Exercise A. Replace "chart" with "graph" throughout the records, starting at the first line of the records and ending at the line containing "Is it true that the value at MAPE is 23.8?". Return those lines with all else unchanged.

[Passage]

Notwithstanding the presumption of openness, in the interest of public policy the General Assembly has provided specific explicit exemptions from disclosure contained in the TPRA itself. It has also "acknowledged and validated both explicit and implicit exceptions from disclosure found elsewhere in state law." Swift v. Campbell, 159 S.W.3d 565, 571 (Tenn. Ct. App. 2004). In an action filed for review of the denial of access to a record by a governmental entity, the governmental entity carries the burden of proof to justify nondisclosure by a preponderance of the evidence. Schneider [v. City of Jackson], 226 S.W.3d [332] at 339 [(Tenn. 2007)] (citing Tenn. Code Ann. § 10-7-505(c)).

421 S.W.3d 597, 606-07 (Tenn. Ct. App. 2013).

         As an initial matter, we address a jurisdictional issue raised by the City.[4] In its brief, the City argues that the court did not have jurisdiction to rule on whether the resumes and cover letters submitted to IACP were public records because the Petitioners only requested "applications." This is a distinction without a difference. Exhibit A to the Agreement provides that "IACP will acknowledge receipt of application materials from candidates and conduct an initial review of all resumes and cover letters." In paragraph 19 of his affidavit, Kim Kohlhepp, manager of the IACP's executive search service, states that "[t]he only material IACP has received from each of these candidates is an email message, a cover letter and a resume"; in paragraph 24, he refers to these materials as "applications." In light of the reference in the Agreement to resumes and cover letters as "application materials" and similar language in Mr. Kohlhepp's affidavit, we find no merit to the City's argument and no error in the holding that the request for "applications" included the resumes and cover letters submitted by interested parties, [5] as that was the method for candidates to express their interest in the position.

[/Passage]
[Input data]

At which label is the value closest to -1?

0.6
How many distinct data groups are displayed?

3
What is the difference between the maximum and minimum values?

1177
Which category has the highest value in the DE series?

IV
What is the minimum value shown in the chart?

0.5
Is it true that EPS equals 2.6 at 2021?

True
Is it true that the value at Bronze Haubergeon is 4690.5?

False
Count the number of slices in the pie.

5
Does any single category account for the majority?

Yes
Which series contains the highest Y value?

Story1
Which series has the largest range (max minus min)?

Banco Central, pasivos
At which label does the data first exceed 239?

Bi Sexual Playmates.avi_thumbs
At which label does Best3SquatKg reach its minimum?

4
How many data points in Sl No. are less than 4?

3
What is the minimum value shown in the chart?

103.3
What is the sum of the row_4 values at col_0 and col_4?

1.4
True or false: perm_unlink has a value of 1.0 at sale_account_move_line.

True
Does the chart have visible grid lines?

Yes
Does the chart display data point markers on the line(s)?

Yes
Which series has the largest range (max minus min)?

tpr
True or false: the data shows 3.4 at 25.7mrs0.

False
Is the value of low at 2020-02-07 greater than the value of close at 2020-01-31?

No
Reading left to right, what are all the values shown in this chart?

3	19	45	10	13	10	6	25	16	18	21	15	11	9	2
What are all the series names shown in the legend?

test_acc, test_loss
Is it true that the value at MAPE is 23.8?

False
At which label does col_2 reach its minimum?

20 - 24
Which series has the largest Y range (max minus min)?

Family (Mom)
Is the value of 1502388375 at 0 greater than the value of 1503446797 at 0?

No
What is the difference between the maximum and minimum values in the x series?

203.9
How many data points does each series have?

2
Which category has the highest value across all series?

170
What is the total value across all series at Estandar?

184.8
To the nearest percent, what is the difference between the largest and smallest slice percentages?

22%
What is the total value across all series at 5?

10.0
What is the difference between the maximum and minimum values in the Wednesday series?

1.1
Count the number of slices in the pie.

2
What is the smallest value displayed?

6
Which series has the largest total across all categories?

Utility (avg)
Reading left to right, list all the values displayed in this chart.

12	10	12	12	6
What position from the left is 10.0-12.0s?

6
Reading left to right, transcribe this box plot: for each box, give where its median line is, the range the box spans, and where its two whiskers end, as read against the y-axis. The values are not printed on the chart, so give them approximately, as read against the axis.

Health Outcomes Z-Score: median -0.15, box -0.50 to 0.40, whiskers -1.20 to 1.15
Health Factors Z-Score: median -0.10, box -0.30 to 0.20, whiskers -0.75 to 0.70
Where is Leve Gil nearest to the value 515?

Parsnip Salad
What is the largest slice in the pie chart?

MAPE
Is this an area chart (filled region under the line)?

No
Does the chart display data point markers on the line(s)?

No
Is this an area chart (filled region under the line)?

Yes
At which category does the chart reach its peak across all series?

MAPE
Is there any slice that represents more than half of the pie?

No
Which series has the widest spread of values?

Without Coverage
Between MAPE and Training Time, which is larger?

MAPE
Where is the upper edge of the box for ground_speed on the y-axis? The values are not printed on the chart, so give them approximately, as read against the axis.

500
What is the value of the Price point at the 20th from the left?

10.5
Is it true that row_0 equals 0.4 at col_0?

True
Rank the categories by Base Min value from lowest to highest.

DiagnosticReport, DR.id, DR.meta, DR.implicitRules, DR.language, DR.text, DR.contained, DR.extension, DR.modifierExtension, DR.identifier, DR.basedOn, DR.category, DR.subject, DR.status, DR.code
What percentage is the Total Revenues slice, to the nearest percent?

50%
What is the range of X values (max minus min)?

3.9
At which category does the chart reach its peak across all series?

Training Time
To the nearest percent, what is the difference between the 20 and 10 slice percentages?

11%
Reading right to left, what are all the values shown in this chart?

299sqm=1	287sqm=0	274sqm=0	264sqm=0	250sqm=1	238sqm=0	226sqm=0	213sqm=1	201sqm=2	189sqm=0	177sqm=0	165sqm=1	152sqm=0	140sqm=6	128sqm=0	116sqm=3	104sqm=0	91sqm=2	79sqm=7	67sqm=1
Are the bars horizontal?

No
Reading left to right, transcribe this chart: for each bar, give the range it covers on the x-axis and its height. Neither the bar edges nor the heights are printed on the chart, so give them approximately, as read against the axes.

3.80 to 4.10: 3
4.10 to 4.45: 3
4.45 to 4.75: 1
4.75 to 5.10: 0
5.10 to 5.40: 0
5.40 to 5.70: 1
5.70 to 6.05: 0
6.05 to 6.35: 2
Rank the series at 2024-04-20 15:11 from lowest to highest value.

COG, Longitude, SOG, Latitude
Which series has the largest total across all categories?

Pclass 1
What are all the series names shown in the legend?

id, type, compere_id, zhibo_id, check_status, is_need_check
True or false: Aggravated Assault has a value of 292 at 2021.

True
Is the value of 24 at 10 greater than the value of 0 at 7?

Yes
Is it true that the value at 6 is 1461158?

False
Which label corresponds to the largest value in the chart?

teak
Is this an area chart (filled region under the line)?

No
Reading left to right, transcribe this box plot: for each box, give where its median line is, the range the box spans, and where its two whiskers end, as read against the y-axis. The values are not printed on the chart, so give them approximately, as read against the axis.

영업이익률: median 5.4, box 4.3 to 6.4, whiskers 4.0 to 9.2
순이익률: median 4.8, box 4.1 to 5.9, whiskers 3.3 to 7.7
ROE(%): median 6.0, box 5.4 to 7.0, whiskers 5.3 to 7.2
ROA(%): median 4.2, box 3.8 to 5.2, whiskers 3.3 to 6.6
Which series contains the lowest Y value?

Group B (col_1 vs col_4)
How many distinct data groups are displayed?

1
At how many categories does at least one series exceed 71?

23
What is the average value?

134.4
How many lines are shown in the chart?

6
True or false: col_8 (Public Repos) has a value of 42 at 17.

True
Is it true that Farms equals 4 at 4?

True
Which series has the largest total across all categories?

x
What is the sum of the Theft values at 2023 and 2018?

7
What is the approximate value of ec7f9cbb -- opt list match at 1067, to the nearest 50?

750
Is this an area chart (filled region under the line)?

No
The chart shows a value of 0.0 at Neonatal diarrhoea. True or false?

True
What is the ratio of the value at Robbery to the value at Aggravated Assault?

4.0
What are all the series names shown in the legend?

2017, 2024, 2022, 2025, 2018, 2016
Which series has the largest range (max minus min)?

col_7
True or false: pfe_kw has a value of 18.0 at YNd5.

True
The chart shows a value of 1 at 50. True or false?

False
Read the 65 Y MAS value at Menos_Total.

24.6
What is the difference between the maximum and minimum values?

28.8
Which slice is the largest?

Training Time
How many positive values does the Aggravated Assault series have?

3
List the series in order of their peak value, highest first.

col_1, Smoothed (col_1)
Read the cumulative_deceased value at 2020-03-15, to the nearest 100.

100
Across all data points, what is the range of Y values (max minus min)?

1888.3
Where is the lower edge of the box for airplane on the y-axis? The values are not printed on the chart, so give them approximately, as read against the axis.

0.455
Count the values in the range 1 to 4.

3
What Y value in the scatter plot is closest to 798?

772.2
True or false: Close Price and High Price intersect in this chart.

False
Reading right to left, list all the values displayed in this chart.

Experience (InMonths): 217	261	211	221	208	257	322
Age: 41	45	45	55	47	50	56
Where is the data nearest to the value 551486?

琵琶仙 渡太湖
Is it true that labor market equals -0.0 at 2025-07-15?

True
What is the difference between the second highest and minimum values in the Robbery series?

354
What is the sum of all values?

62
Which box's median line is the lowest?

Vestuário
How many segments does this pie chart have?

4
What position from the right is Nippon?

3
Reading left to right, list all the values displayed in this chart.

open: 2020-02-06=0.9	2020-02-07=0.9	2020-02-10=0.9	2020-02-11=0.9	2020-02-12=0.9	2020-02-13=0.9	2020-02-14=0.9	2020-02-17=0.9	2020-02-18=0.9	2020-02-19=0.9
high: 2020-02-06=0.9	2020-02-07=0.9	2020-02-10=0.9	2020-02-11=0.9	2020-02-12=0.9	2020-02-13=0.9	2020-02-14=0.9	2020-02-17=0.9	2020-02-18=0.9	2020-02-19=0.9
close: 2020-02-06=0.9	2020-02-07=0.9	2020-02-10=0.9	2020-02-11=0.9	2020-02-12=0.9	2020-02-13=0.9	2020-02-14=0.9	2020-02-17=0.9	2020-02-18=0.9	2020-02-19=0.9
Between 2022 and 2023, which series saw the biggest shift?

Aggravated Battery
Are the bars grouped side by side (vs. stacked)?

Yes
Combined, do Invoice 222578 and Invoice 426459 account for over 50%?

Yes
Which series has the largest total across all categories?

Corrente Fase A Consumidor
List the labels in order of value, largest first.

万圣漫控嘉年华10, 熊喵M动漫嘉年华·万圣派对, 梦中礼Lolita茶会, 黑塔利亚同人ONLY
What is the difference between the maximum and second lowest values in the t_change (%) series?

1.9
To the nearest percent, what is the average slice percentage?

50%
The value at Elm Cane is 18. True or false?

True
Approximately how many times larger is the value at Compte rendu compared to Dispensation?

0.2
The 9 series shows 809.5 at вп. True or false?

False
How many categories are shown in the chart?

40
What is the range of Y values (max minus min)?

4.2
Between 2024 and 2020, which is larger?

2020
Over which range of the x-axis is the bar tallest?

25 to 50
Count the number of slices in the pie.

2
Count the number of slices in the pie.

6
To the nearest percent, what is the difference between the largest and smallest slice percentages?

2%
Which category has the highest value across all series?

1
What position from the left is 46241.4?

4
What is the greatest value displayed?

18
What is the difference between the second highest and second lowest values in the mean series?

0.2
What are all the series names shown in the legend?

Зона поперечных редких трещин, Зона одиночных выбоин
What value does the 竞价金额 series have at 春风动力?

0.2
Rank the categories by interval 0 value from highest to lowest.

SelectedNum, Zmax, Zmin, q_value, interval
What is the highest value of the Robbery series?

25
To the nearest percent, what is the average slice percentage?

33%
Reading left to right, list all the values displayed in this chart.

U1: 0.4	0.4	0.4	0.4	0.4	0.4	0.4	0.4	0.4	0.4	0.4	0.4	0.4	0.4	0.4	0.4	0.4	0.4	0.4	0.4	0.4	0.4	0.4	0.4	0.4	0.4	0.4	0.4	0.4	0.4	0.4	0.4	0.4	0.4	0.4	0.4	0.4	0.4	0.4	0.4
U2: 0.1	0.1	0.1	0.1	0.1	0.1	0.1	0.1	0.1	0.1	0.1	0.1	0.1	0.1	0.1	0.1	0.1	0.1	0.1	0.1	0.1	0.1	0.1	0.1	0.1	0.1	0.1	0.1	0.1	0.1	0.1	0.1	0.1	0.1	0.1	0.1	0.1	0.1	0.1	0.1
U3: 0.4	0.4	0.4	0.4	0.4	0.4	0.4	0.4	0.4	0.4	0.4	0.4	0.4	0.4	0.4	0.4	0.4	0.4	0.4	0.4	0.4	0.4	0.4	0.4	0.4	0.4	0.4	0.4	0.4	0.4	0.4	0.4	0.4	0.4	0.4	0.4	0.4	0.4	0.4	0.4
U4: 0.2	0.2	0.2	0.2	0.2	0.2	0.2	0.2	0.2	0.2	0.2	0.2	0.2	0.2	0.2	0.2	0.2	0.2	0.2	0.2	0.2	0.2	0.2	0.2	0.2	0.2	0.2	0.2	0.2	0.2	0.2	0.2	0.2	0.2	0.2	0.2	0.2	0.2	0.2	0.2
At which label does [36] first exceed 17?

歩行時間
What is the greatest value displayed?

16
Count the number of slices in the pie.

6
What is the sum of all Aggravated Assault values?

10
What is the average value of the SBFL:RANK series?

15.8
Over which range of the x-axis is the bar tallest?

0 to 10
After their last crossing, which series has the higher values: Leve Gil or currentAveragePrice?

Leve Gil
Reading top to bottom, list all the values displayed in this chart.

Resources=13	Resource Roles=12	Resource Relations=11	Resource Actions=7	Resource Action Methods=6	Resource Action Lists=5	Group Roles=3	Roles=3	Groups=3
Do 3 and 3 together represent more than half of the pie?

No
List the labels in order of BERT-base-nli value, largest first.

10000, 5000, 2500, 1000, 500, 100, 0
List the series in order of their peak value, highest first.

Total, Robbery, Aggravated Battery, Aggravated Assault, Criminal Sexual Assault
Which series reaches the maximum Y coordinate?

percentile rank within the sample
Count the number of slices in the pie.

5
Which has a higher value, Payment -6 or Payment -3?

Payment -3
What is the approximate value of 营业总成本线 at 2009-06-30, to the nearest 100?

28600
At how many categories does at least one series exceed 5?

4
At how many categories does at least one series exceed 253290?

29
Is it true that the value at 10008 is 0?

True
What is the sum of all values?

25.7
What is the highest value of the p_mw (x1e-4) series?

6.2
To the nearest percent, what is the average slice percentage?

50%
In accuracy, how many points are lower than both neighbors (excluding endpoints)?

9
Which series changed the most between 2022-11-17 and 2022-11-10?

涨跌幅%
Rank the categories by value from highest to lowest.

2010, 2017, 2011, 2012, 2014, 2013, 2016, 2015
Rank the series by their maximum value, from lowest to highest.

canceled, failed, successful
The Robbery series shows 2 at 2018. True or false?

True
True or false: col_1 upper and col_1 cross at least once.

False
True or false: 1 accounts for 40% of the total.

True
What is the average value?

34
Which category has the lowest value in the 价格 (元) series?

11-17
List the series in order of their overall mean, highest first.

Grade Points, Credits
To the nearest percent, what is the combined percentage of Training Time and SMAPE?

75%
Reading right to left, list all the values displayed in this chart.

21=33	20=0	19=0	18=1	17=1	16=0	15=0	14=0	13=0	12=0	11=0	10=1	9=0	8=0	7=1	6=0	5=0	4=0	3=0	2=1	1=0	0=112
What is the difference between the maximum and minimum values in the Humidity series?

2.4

[/Input data]

Exercise B. Reproduce the passage on the public records dispute word for word, starting at "Notwithstanding the presumption" and ending at "Ann. § 10-7-505(c)).".

Exercise solution A.
At which label is the value closest to -1?

0.6
How many distinct data groups are displayed?

3
What is the difference between the maximum and minimum values?

1177
Which category has the highest value in the DE series?

IV
What is the minimum value shown in the graph?

0.5
Is it true that EPS equals 2.6 at 2021?

True
Is it true that the value at Bronze Haubergeon is 4690.5?

False
Count the number of slices in the pie.

5
Does any single category account for the majority?

Yes
Which series contains the highest Y value?

Story1
Which series has the largest range (max minus min)?

Banco Central, pasivos
At which label does the data first exceed 239?

Bi Sexual Playmates.avi_thumbs
At which label does Best3SquatKg reach its minimum?

4
How many data points in Sl No. are less than 4?

3
What is the minimum value shown in the graph?

103.3
What is the sum of the row_4 values at col_0 and col_4?

1.4
True or false: perm_unlink has a value of 1.0 at sale_account_move_line.

True
Does the graph have visible grid lines?

Yes
Does the graph display data point markers on the line(s)?

Yes
Which series has the largest range (max minus min)?

tpr
True or false: the data shows 3.4 at 25.7mrs0.

False
Is the value of low at 2020-02-07 greater than the value of close at 2020-01-31?

No
Reading left to right, what are all the values shown in this graph?

3	19	45	10	13	10	6	25	16	18	21	15	11	9	2
What are all the series names shown in the legend?

test_acc, test_loss
Is it true that the value at MAPE is 23.8?

Exercise solution B.
Notwithstanding the presumption of openness, in the interest of public policy the General Assembly has provided specific explicit exemptions from disclosure contained in the TPRA itself. It has also "acknowledged and validated both explicit and implicit exceptions from disclosure found elsewhere in state law." Swift v. Campbell, 159 S.W.3d 565, 571 (Tenn. Ct. App. 2004). In an action filed for review of the denial of access to a record by a governmental entity, the governmental entity carries the burden of proof to justify nondisclosure by a preponderance of the evidence. Schneider [v. City of Jackson], 226 S.W.3d [332] at 339 [(Tenn. 2007)] (citing Tenn. Code Ann. § 10-7-505(c)).